Au commencement du onzième siècle, les malheurs des temps et les troubles de l'état avoient fait abandonner plusieurs églises; le service divin ne s'y faisoit plus régulièrement, et les biens qu'elles possédoient avoient été usurpés. Un clerc, nommé Girauld, jouissoit des églises de Saint-Étienne, de Saint-Julien, de Saint-Séverin et de Saint-Bache (Saint-Benoît). On voit par une charte sans date[322], mais qui doit avoir été donnée entre 1031 et 1050, que sur la demande d'Imbert, évêque de Paris, Henri Ier, qui régnoit alors, accorda la propriété de ces églises à la cathédrale, toutefois sous la réserve des droits de Girauld, qui continua d'en jouir jusqu'à sa mort. C'est donc à cette époque qu'il convient de fixer l'origine de Saint-Étienne comme église collégiale. Elle étoit, comme nous l'avions déjà dit[323], l'une des quatre-filles de Notre-Dame, et son desservant avoit rang parmi les prêtres cardinaux qui assistoient l'évêque à l'autel les jours de Noël, de Pâques et de l'Assomption.

Il ne paroît pas que, dans ces premiers temps, le clergé en ait été nombreux: le chapitre de Notre-Dame commettoit un chanoine pour avoir soin de cette église, qui, jusqu'en 1187, ne fut desservie que par deux prêtres; mais depuis cette année jusqu'à 1250, le nombre des membres de cette collégiale s'accrut successivement, de manière qu'elle se composa dès lors de onze chanoines et d'un chefcier, qui fut élu, pour la première fois, dans cette dernière année[324]. Ils se maintinrent ainsi jusqu'à la fin. Les chanoines et le chefcier étoient à la nomination de deux chanoines de Notre-Dame, en vertu du droit attaché à leur prébende, et il y avoit de plus un chapelain que nommoit le chapitre de Saint-Étienne-des-Grès.

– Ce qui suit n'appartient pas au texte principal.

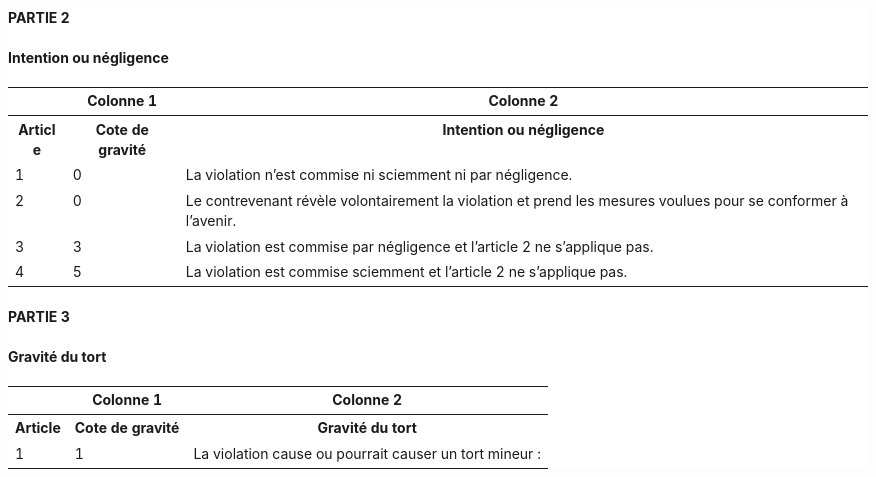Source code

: #### PARTIE 2
<table>
<h4>Intention ou négligence</h4>
<tr>
<th></th>
<th>Colonne 1</th>
<th>Colonne 2</th>
</tr>
<tr>
<th>Article</th>
<th>Cote de gravité</th>
<th>Intention ou négligence</th>
</tr>
<tr>
<td>1</td>
<td>0</td>
<td>La violation n’est commise ni sciemment ni par négligence.</td>
</tr>
<tr>
<td>2</td>
<td>0</td>
<td>Le contrevenant révèle volontairement la violation et prend les mesures voulues pour se conformer à l’avenir.</td>
</tr>
<tr>
<td>3</td>
<td>3</td>
<td>La violation est commise par négligence et l’article 2 ne s’applique pas.</td>
</tr>
<tr>
<td>4</td>
<td>5</td>
<td>La violation est commise sciemment et l’article 2 ne s’applique pas.</td>
</tr>
</table>

#### PARTIE 3
<table>
<h4>Gravité du tort</h4>
<tr>
<th></th>
<th>Colonne 1</th>
<th>Colonne 2</th>
</tr>
<tr>
<th>Article</th>
<th>Cote de gravité</th>
<th>Gravité du tort</th>
</tr>
<tr>
<td>1</td>
<td>1</td>
<td>La violation cause ou pourrait causer un tort mineur :
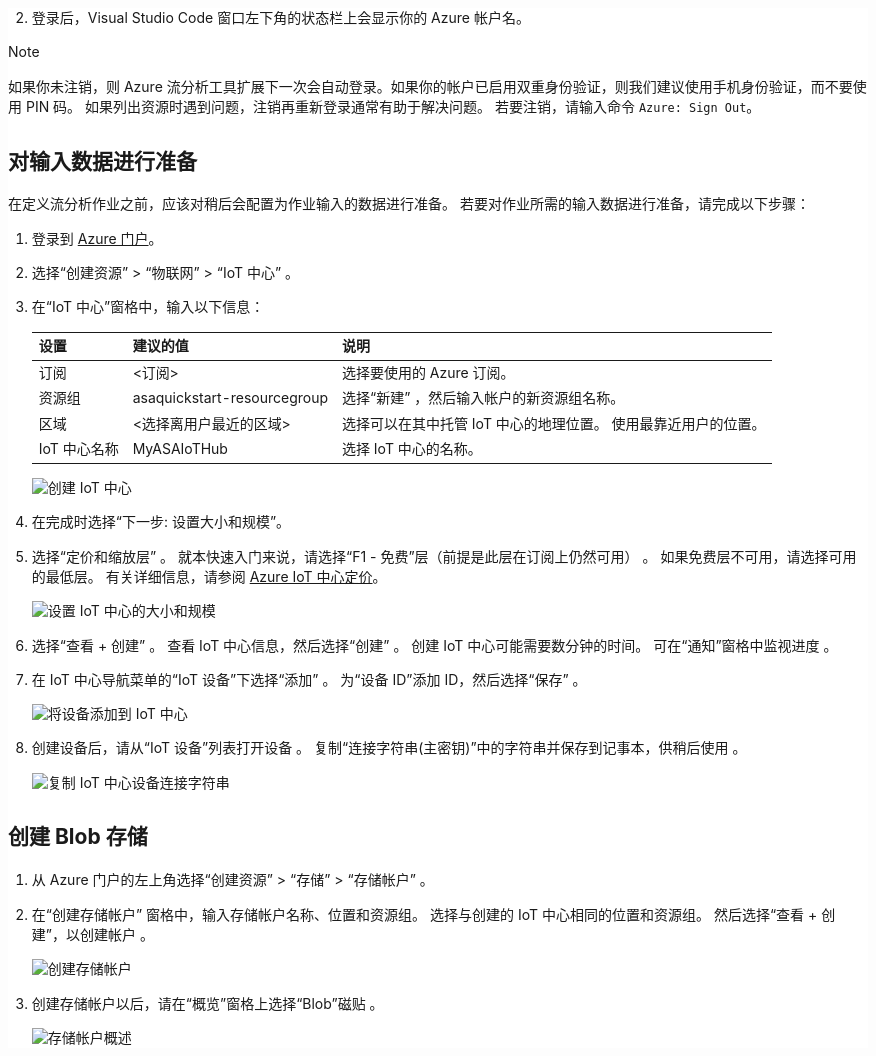 2. 登录后，Visual Studio Code 窗口左下角的状态栏上会显示你的 Azure 帐户名。

> [!NOTE]
> 如果你未注销，则 Azure 流分析工具扩展下一次会自动登录。如果你的帐户已启用双重身份验证，则我们建议使用手机身份验证，而不要使用 PIN 码。
> 如果列出资源时遇到问题，注销再重新登录通常有助于解决问题。 若要注销，请输入命令 `Azure: Sign Out`。

## <a name="prepare-the-input-data"></a>对输入数据进行准备

在定义流分析作业之前，应该对稍后会配置为作业输入的数据进行准备。 若要对作业所需的输入数据进行准备，请完成以下步骤：

1. 登录到 [Azure 门户](https://portal.azure.cn/)。

2. 选择“创建资源” > “物联网” > “IoT 中心”    。

3. 在“IoT 中心”窗格中，输入以下信息： 

   |**设置**  |**建议的值**  |**说明**  |
   |---------|---------|---------|
   |订阅  | \<订阅\> |  选择要使用的 Azure 订阅。 |
   |资源组   |   asaquickstart-resourcegroup  |   选择“新建”  ，然后输入帐户的新资源组名称。 |
   |区域  |  \<选择离用户最近的区域\> | 选择可以在其中托管 IoT 中心的地理位置。 使用最靠近用户的位置。 |
   |IoT 中心名称  | MyASAIoTHub  |   选择 IoT 中心的名称。   |

   ![创建 IoT 中心](./media/quick-create-vs-code/create-iot-hub.png)

4. 在完成时选择“下一步:  设置大小和规模”。

5. 选择“定价和缩放层”  。 就本快速入门来说，请选择“F1 - 免费”层（前提是此层在订阅上仍然可用）  。 如果免费层不可用，请选择可用的最低层。 有关详细信息，请参阅 [Azure IoT 中心定价](https://azure.microsoft.com/pricing/details/iot-hub/)。

   ![设置 IoT 中心的大小和规模](./media/quick-create-vs-code/iot-hub-size-and-scale.png)

6. 选择“查看 + 创建”  。 查看 IoT 中心信息，然后选择“创建”  。 创建 IoT 中心可能需要数分钟的时间。 可在“通知”窗格中监视进度  。

7. 在 IoT 中心导航菜单的“IoT 设备”下选择“添加”   。 为“设备 ID”添加 ID，然后选择“保存”   。

   ![将设备添加到 IoT 中心](./media/quick-create-vs-code/add-device-iot-hub.png)

8. 创建设备后，请从“IoT 设备”列表打开设备  。 复制“连接字符串(主密钥)”中的字符串并保存到记事本，供稍后使用  。

   ![复制 IoT 中心设备连接字符串](./media/quick-create-vs-code/save-iot-device-connection-string.png)

## <a name="create-blob-storage"></a>创建 Blob 存储

1. 从 Azure 门户的左上角选择“创建资源” > “存储” > “存储帐户”    。

2. 在“创建存储帐户”  窗格中，输入存储帐户名称、位置和资源组。 选择与创建的 IoT 中心相同的位置和资源组。 然后选择“查看 + 创建”，以创建帐户  。

   ![创建存储帐户](./media/quick-create-vs-code/create-storage-account.png)

3. 创建存储帐户以后，请在“概览”窗格上选择“Blob”磁贴   。

   ![存储帐户概述](./media/quick-create-vs-code/blob-storage.png)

Les bâtiments de cette église n'avoient d'ancien que le côté où étoit la chapelle de Notre-Dame-de-Délivrance: plusieurs piliers qui existoient encore dans cette partie de l'édifice et la tour paroissoient être de la fin du onzième siècle. Le portail étoit plus moderne d'environ cent ans; le reste, construit à diverses époques beaucoup moins reculées, se trouvoit masqué par une foule de constructions irrégulières élevées entre le portail extérieur et l'église, et servant de logements aux membres du chapitre et aux gens attachés à leur service. Ce portail extérieur avoit été, suivant les apparences, bâti dans le dix-septième siècle[325].

On raconte que saint François-de-Sales, encore étudiant à Paris, venoit souvent prier dans cette chapelle de la Vierge dont nous venons de parler.

Il y fut institué, en 1533, une confrérie qui depuis devint célèbre, et à laquelle deux papes (Grégoire XIII et Clément VIII) attachèrent de grandes indulgences.

CURIOSITÉS DE L'ÉGLISE DE SAINT-ÉTIENNE-DES-GRÈS.

Sur la droite du maître-autel, un tableau représentant la Vierge, et l'Enfant-Jésus caressant saint Jean-Baptiste; par un peintre inconnu.

Sur la tranche d'un bénitier de marbre, placé au pied d'un des piliers de l'orgue, on lisoit une inscription grecque récurrente[326], copiée sans doute d'après les bénitiers de la croisée de Notre-Dame, où elle se trouvoit également gravée, mais beaucoup plus anciennement. Elle étoit conçue en ces termes:

ΝΙΨΩΝ ΑΝΟΜΗΜΑΤΑ ΜΗ ΜΟΝΑΝ ΟΨΙΝ
1626.
Lava peccata non solam faciem.

On prétend que cette inscription étoit primitivement gravée sur le bénitier de l'église de Sainte-Sophie à Constantinople[327].